In the first three months are "winter break" for falling stars lovers as relatively not much happens between the Quadrantid meteor shower in early January and the Lyrids.
The Lyrids signal a welcome return of the chance to venture out in the evening amid mild temperatures and take in a celestial show.
The Lyrids build to a peak on the evening of April 21 into the early morning hours of April 22. If you can't get out that night or the weather doesn't cooperate where you are, one night before or after the peak is also expected to present a pretty good viewing opportunity.

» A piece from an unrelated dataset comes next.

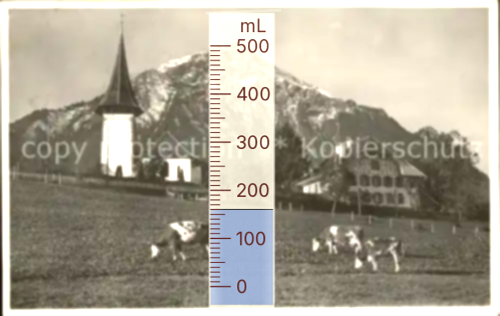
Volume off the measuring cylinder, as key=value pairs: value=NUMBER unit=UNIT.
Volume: value=160 unit=mL
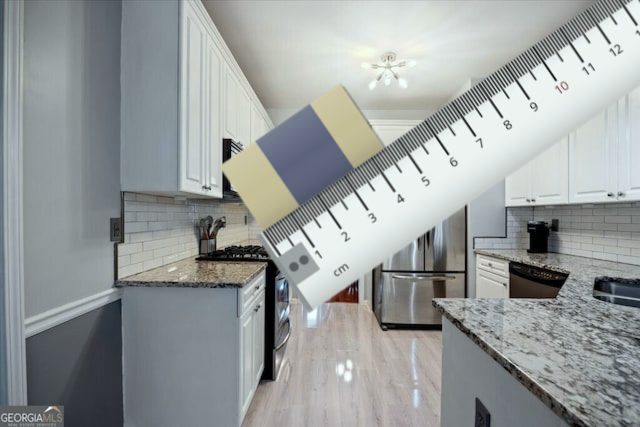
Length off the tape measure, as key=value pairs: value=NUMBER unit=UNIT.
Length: value=4.5 unit=cm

The Lyrids don't produce a whole lot of meteors, perhaps 10 to 15 per hour, but are more likely to include bright, dramatic fireballs than other major showers. Every few decades we get an outburst during the Lyrids that boosts the rate up to about 100 per hour. That's not predicted to happen in 2021, but such things are also notoriously hard to predict.
The source of the Lyrids is the debris cloud left behind by a comet named C/1861 G1 Thatcher that was last seen in the 19th century and won't pass through the inner solar system again for more than two centuries. Each year, though, our planet drifts through the dust cloud it left behind on previous visits. Little space pebbles and other bits of dust and debris collide with our atmosphere and burn up high above us, producing those fleeting little light shows so many are willing to stay up late or wake up early to catch.
Whenever you go out to look for Lyrids, get as far away from light pollution as possible and find a spot like an open field or hilltop with a broad, unobstructed view of the night sky. Lie down, let your eyes adjust, relax and just watch.
It's not necessary to look at a particular part of the sky, but the Lyrids will appear to emanate outward from their namesake constellation Lyra, traveling away from that part of the sky like spokes on a wheel. So if you can find Lyra and orient yourself toward it, that's great but absolutely not required.